▶ **Requirements**: Return each line of the data below that contains the string "kern". Case matters.

## start

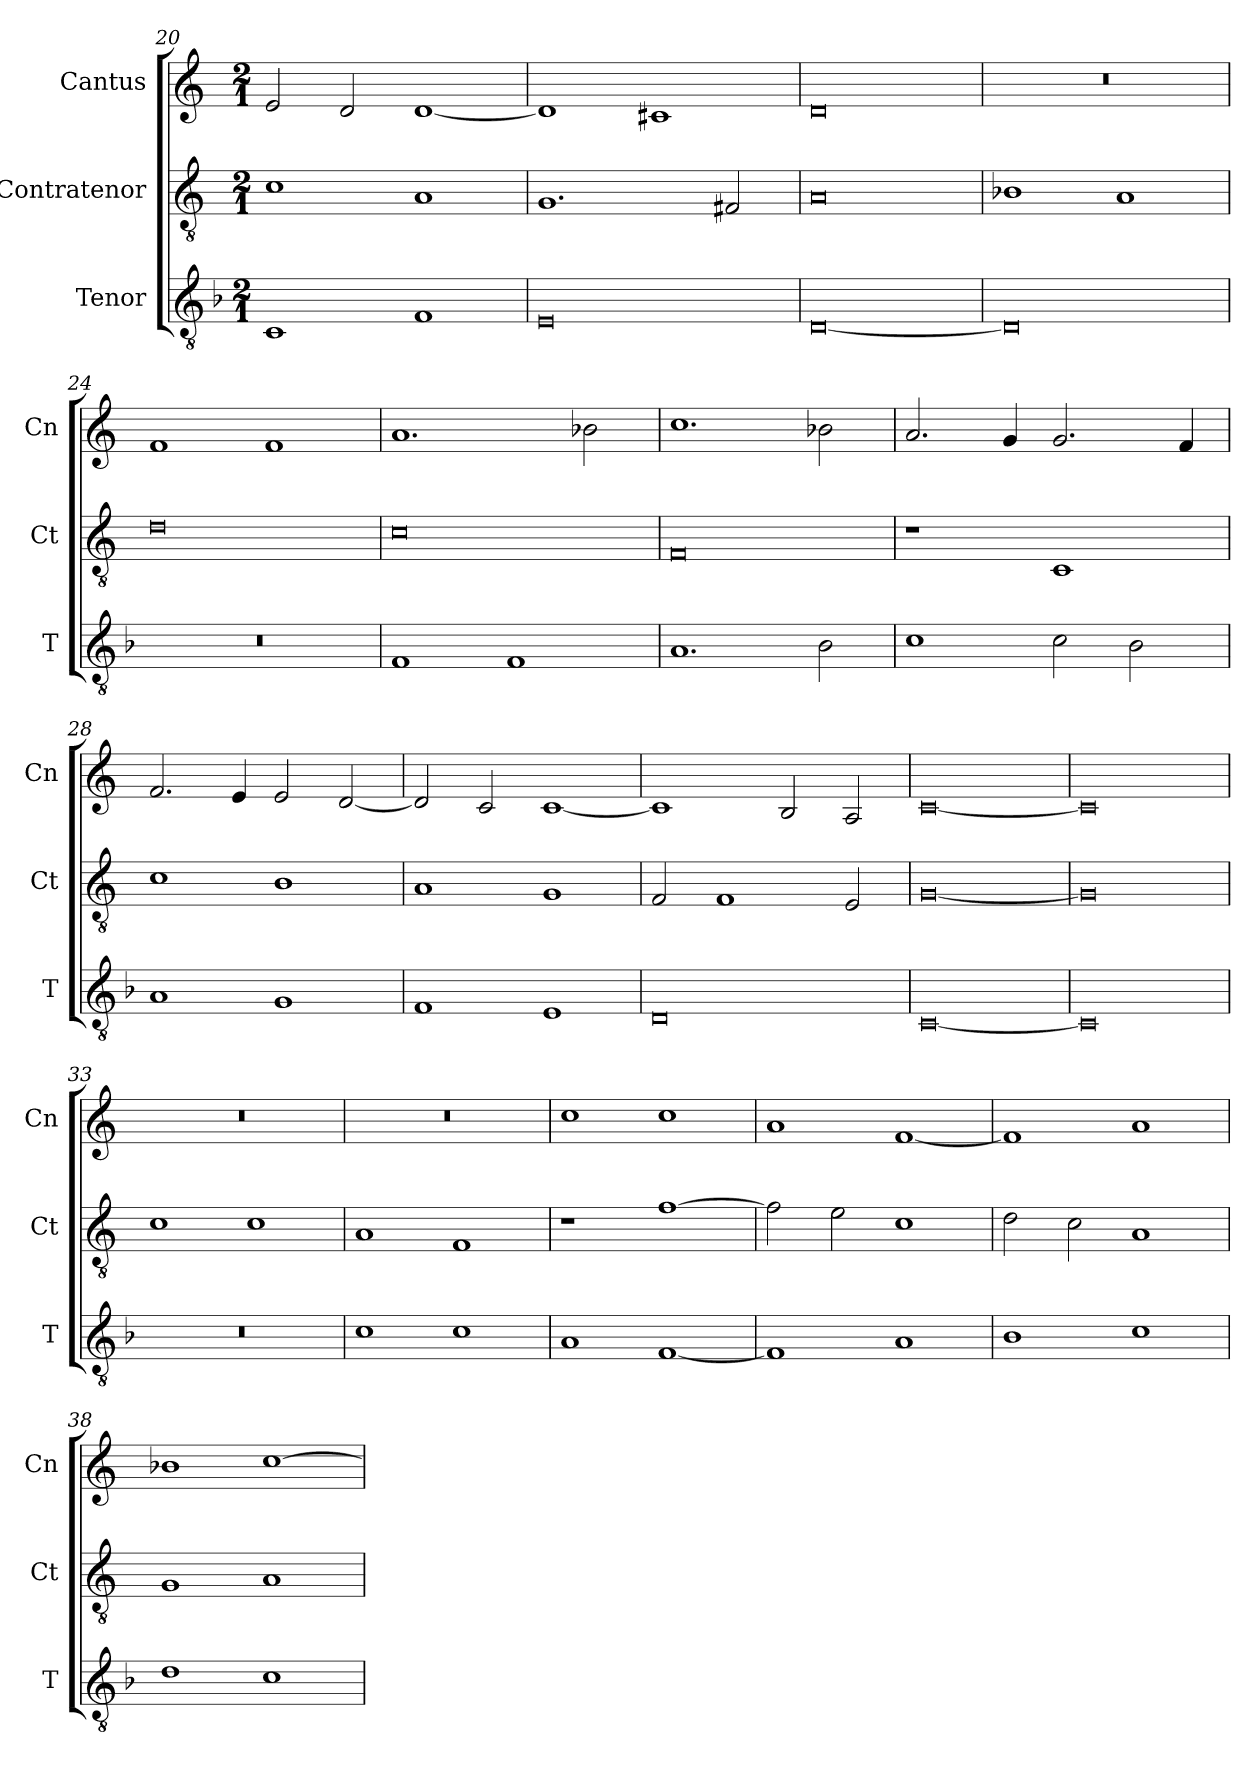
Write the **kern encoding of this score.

**kern	**kern	**kern
*part3	*part2	*part1
*staff3	*staff2	*staff1
*I"Tenor	*I"Contratenor	*I"Cantus
*I'T	*I'Ct	*I'Cn
*clefGv2	*clefGv2	*clefG2
*k[b-]	*k[]	*k[]
*M2/1	*M2/1	*M2/1
=20	=20	=20
1C	1c	2e/
.	.	2d/
1F	1A	[1d
=21	=21	=21
0E	1.G	1d]
.	.	1c#X
.	2F#X/	.
=22	=22	=22
[0D	0A	0d
=23	=23	=23
0D]	1B-X	0r
.	1A	.
=24	=24	=24
0r	0d	1f
.	.	1f
=25	=25	=25
1F	0c	1.a
1F	.	.
.	.	2b-X\
=26	=26	=26
1.A	0F	1.cc
2B-\	.	2b-X\
=27	=27	=27
1c	1r	2.a/
.	.	4g/
2c\	1C	2.g/
2B-\	.	.
.	.	4f/
=28	=28	=28
1A	1c	2.f/
.	.	4e/
1G	1B	2e/
.	.	[2d/
=29	=29	=29
1F	1A	2d/]
.	.	2c/
1E	1G	[1c
=30	=30	=30
0D	2F/	1c]
.	1F	.
.	.	2B/
.	2E/	2A/
=31	=31	=31
[0C	[0G	[0c
=32	=32	=32
0C]	0G]	0c]
=33	=33	=33
0r	1c	0r
.	1c	.
=34	=34	=34
1c	1A	0r
1c	1F	.
=35	=35	=35
1A	1r	1cc
[1F	[1f	1cc
=36	=36	=36
1F]	2f\]	1a
.	2e\	.
1A	1c	[1f
=37	=37	=37
1B-	2d\	1f]
.	2c\	.
1c	1A	1a
=38	=38	=38
1d	1G	1b-X
1c	1A	[1cc
=	=	=
*-	*-	*-
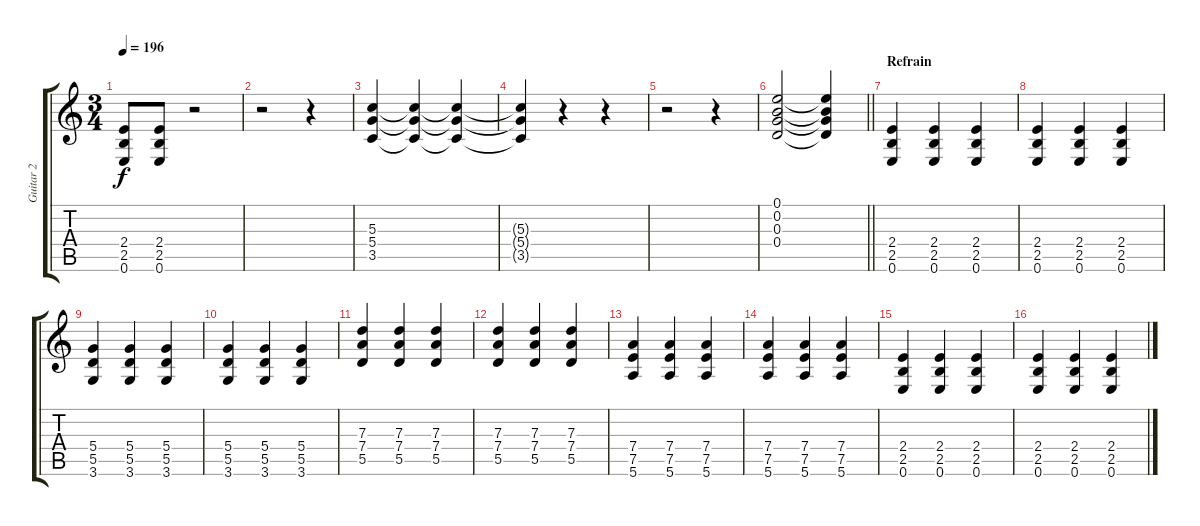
\track ("Guitar 2" "Guitar 2") {instrument distortionguitar}
\staff {score tabs}
\tuning (E4 B3 G3 D3 A2 E2) {hide}
\ts (3 4)
\tempo 196
\clef g2
\ks c
(2.4 2.5 0.6).8{dy f} (2.4 2.5 0.6).8 r.2 |
r.2 r.4 |
(5.3 5.4 3.5).4 (5.3{t} 5.4{t} 3.5{t}).4 (5.3{t} 5.4{t} 3.5{t}).4 |
(5.3{t} 5.4{t} 3.5{t}).4 r.4 r.4 |
r.2 r.4 |
\barLineRight lightlight
(0.1 0.2 0.3 0.4).2 (0.1{t} 0.2{t} 0.3{t} 0.4{t}).4 |
\section ("" "Refrain")
(2.4 2.5 0.6).4 (2.4 2.5 0.6).4 (2.4 2.5 0.6).4 |
(2.4 2.5 0.6).4 (2.4 2.5 0.6).4 (2.4 2.5 0.6).4 |
(5.4 5.5 3.6).4 (5.4 5.5 3.6).4 (5.4 5.5 3.6).4 |
(5.4 5.5 3.6).4 (5.4 5.5 3.6).4 (5.4 5.5 3.6).4 |
(7.3 7.4 5.5).4 (7.3 7.4 5.5).4 (7.3 7.4 5.5).4 |
(7.3 7.4 5.5).4 (7.3 7.4 5.5).4 (7.3 7.4 5.5).4 |
(7.4 7.5 5.6).4 (7.4 7.5 5.6).4 (7.4 7.5 5.6).4 |
(7.4 7.5 5.6).4 (7.4 7.5 5.6).4 (7.4 7.5 5.6).4 |
(2.4 2.5 0.6).4 (2.4 2.5 0.6).4 (2.4 2.5 0.6).4 |
(2.4 2.5 0.6).4 (2.4 2.5 0.6).4 (2.4 2.5 0.6).4
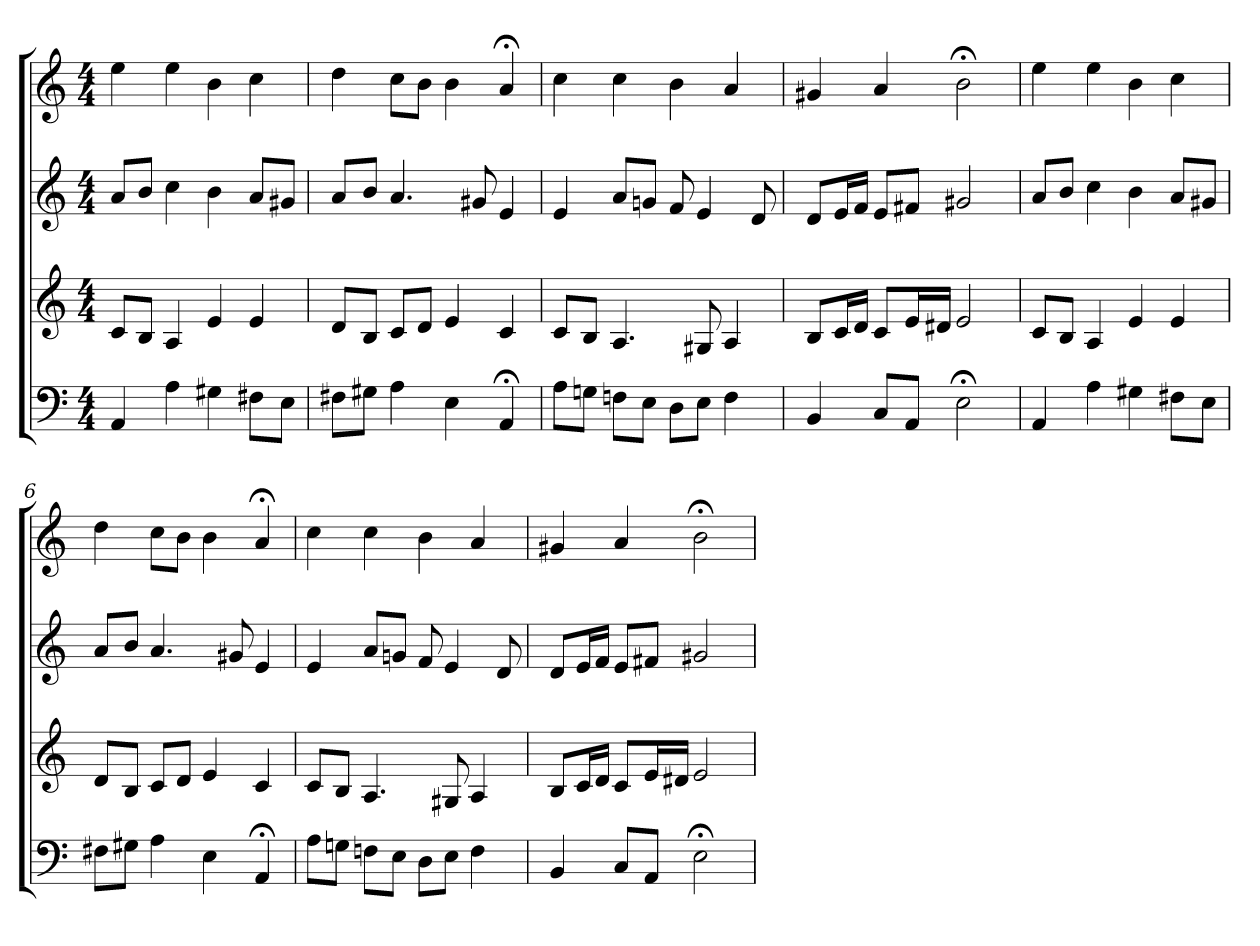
**kern	**kern	**kern	**kern
*part4	*part3	*part2	*part1
*staff4	*staff3	*staff2	*staff1
*clefF4	*clefG2	*clefG2	*clefG2
*M4/4	*M4/4	*M4/4	*M4/4
=1	=1	=1	=1
4AA	8c/L	8a/L	4ee
.	8B/J	8b/J	.
4A	4A	4cc	4ee
4G#X	4e	4b	4b
8F#X\L	4e	8a/L	4cc
8E\J	.	8g#X/J	.
=2	=2	=2	=2
8F#X\L	8d/L	8a/L	4dd
8G#X\J	8B/J	8b/J	.
4A	8c/L	4.a	8cc\L
.	8d/J	.	8b\J
4E	4e	.	4b
.	.	8g#X	.
4AA;<	4c	4e	4a;<
=3	=3	=3	=3
8A\L	8c/L	4e	4cc
8Gn\J	8B/J	.	.
8Fn\L	4.A	8a/L	4cc
8E\J	.	8gn/J	.
8D\L	.	8f	4b
8E\J	8G#X	4e	.
4F	4A	.	4a
.	.	8d	.
=4	=4	=4	=4
4BB	8B/L	8d/L	4g#X
.	16c/L	16e/L	.
.	16d/JJ	16f/JJ	.
8C/L	8c/L	8e/L	4a
8AA/J	16e/L	8f#X/J	.
.	16d#X/JJ	.	.
2E;<	2e	2g#X	2b;<
=5	=5	=5	=5
4AA	8c/L	8a/L	4ee
.	8B/J	8b/J	.
4A	4A	4cc	4ee
4G#X	4e	4b	4b
8F#X\L	4e	8a/L	4cc
8E\J	.	8g#X/J	.
=6	=6	=6	=6
8F#X\L	8d/L	8a/L	4dd
8G#X\J	8B/J	8b/J	.
4A	8c/L	4.a	8cc\L
.	8d/J	.	8b\J
4E	4e	.	4b
.	.	8g#X	.
4AA;<	4c	4e	4a;<
=7	=7	=7	=7
8A\L	8c/L	4e	4cc
8Gn\J	8B/J	.	.
8Fn\L	4.A	8a/L	4cc
8E\J	.	8gn/J	.
8D\L	.	8f	4b
8E\J	8G#X	4e	.
4F	4A	.	4a
.	.	8d	.
=8	=8	=8	=8
4BB	8B/L	8d/L	4g#X
.	16c/L	16e/L	.
.	16d/JJ	16f/JJ	.
8C/L	8c/L	8e/L	4a
8AA/J	16e/L	8f#X/J	.
.	16d#X/JJ	.	.
2E;<	2e	2g#X	2b;<
=	=	=	=
*-	*-	*-	*-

## end

▶ **Response to this exercise**:
Write the **kern encoding of this score.
**kern	**kern	**kern
**kern	**kern	**kern	**kern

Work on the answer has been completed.